When pulmonary hypertension is suspected, we can perform a variety of tests to determine its presence, severity, and cause.

  • Initial tests may yield the following findings:
    – Chest radiographs may show enlarged pulmonary arteries and peripheral pruning.
    – Contrast chest CT may indicate thrombi in thromboembolic PH or show signs of PH due to left heart failure, interstitial lung disease, or other chronic lung diseases;
    – Echocardiography, ECG, and Cardiac MRI can show us abnormal cardiac structure and/or function that can indicate PH severity or cause; for example, abnormalities in the right ventricle can indicate that PH has progressed to right heart failure, or abnormalities in the left heart may indicate that PH is due to left heart disease.
    –  Other tests, such as spirometry or arterial blood gas tests, can tell us about lung function and gas diffusion.
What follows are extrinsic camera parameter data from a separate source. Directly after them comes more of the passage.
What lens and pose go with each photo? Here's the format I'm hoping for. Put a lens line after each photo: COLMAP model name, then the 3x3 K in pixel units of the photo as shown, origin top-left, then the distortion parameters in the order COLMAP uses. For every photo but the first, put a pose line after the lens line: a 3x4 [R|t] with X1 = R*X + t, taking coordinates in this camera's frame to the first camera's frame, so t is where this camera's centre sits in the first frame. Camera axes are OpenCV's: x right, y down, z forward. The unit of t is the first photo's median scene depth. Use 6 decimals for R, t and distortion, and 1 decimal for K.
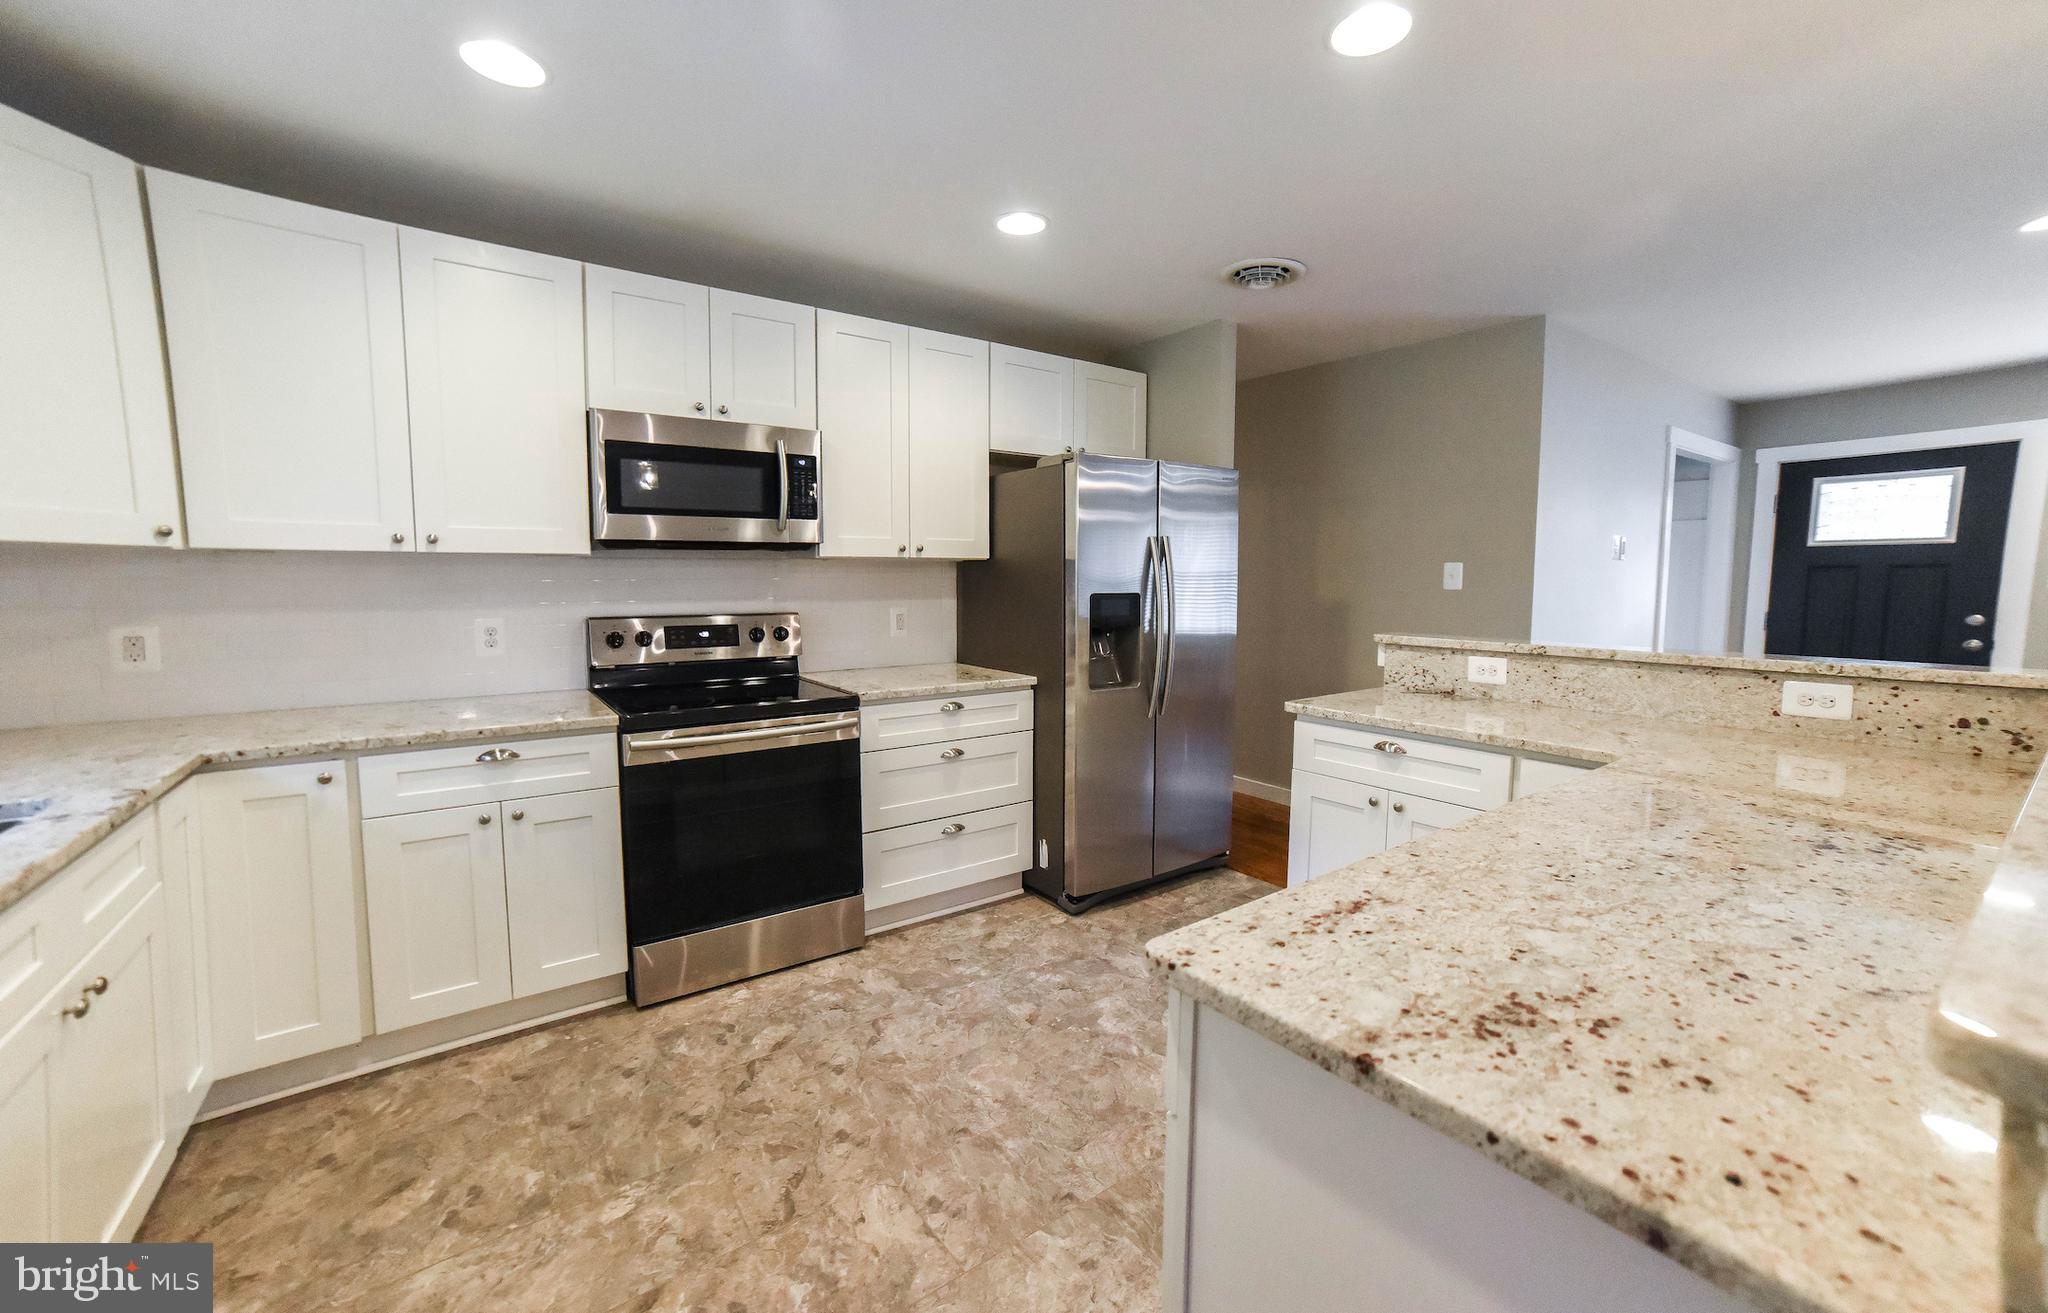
lens RADIAL K [[817.9, 0, 1033.9], [0, 817.9, 646.3], [0, 0, 1]] dist [-0.065794, 0.039082]
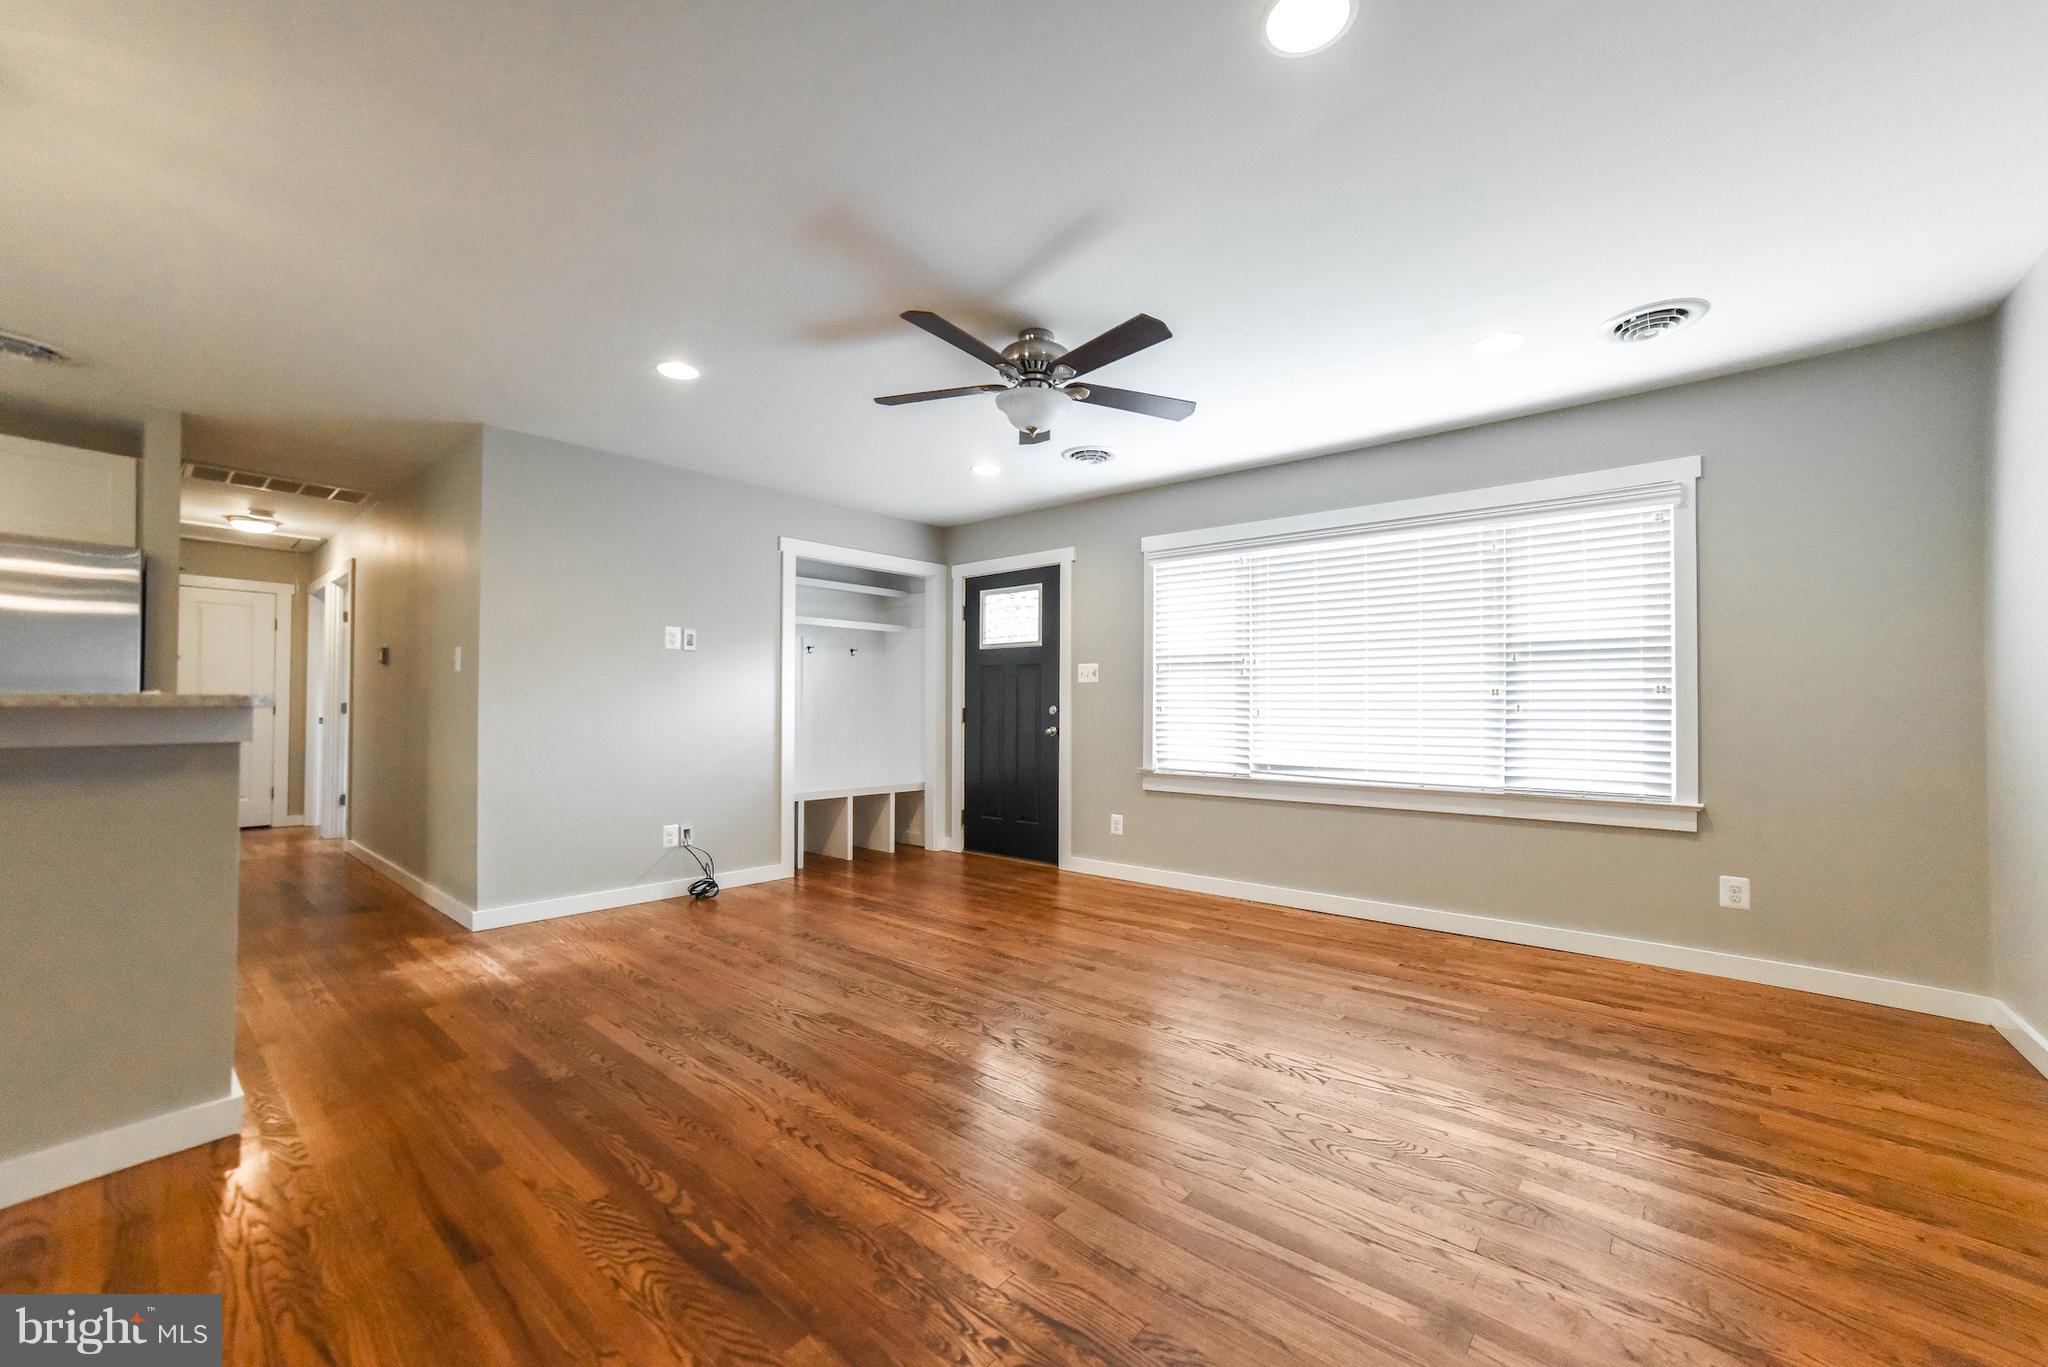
lens RADIAL K [[818.3, 0, 1033.6], [0, 818.3, 697.1], [0, 0, 1]] dist [-0.078158, 0.039262]
pose [[0.973223, 0.007656, 0.229736, 1.457929], [0.015964, 0.994781, -0.100777, 0.116577], [-0.229308, 0.101746, 0.968021, -0.274679]]
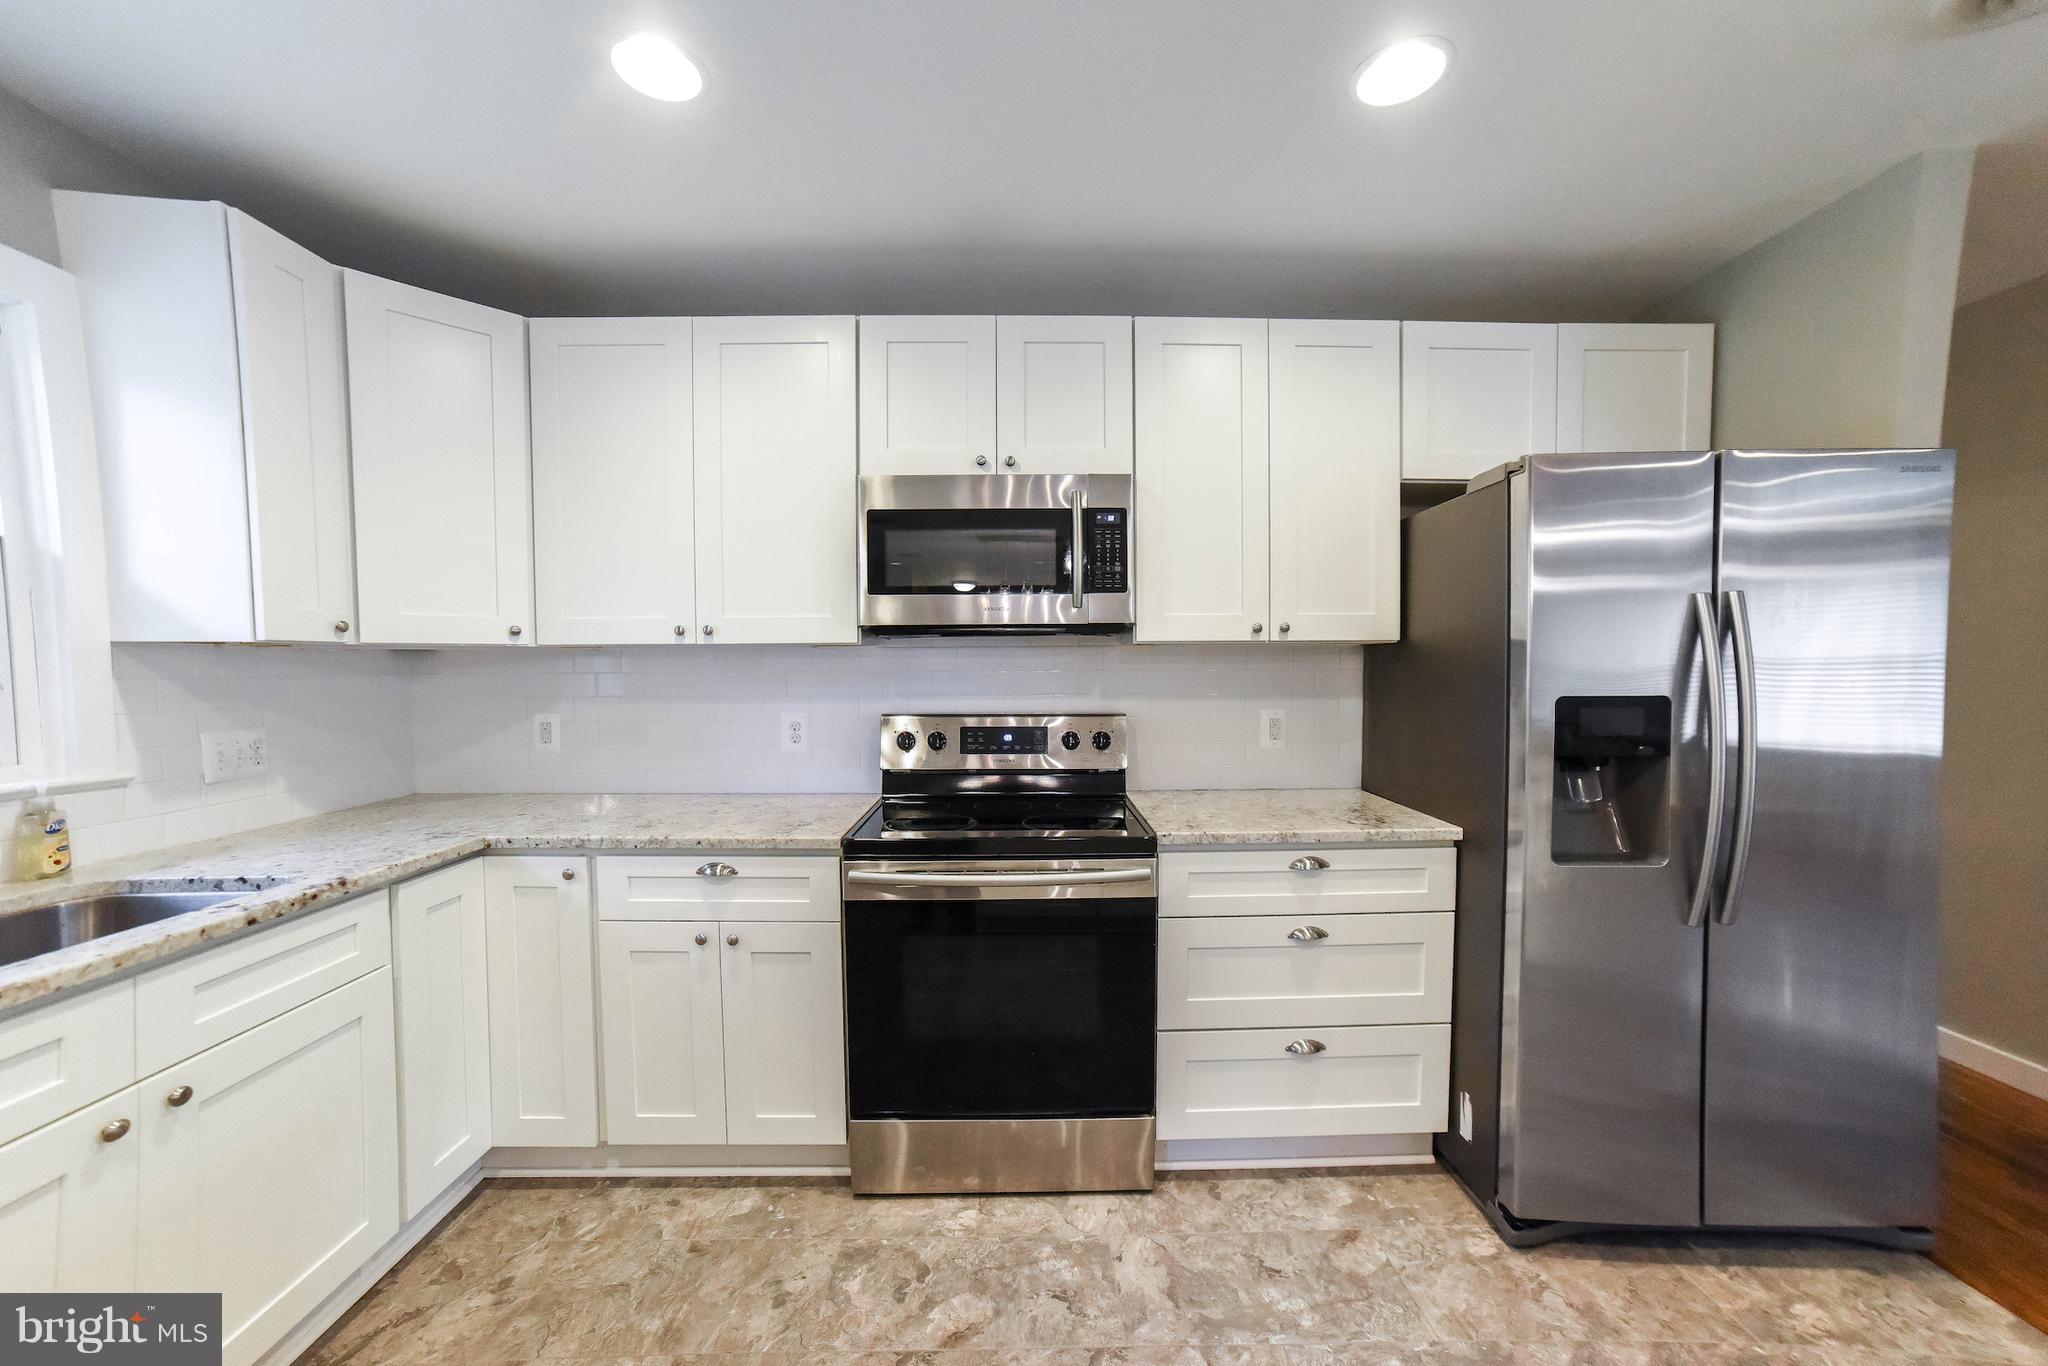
lens RADIAL K [[801.8, 0, 1030.4], [0, 801.8, 699.1], [0, 0, 1]] dist [-0.073943, 0.041763]
pose [[0.813443, 0.016391, -0.581414, 0.099229], [-0.043703, 0.998500, -0.032995, -0.031784], [0.580000, 0.052249, 0.812939, 0.385822]]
  • The definitive test for pulmonary hypertension is right heart catheterization, which measures the pressure in the right ventricle and pulmonary arteries.


  • Treat underlying causes, when known (for example, treating chronic lung diseases or left heart failure).
  • Many patients can benefit from symptomatic treatment with oxygen supplementation, diuretics, digoxin, anti-coagulants, and exercise therapy.
  • And, vasodilators may be helpful for patients in Group 1(Pulmonary Arterial Hypertension).
    – Key examples of medications used to treat PAH include epoprostenol, nitric oxide, endothelin receptor antagonists, and calcium channel blockers.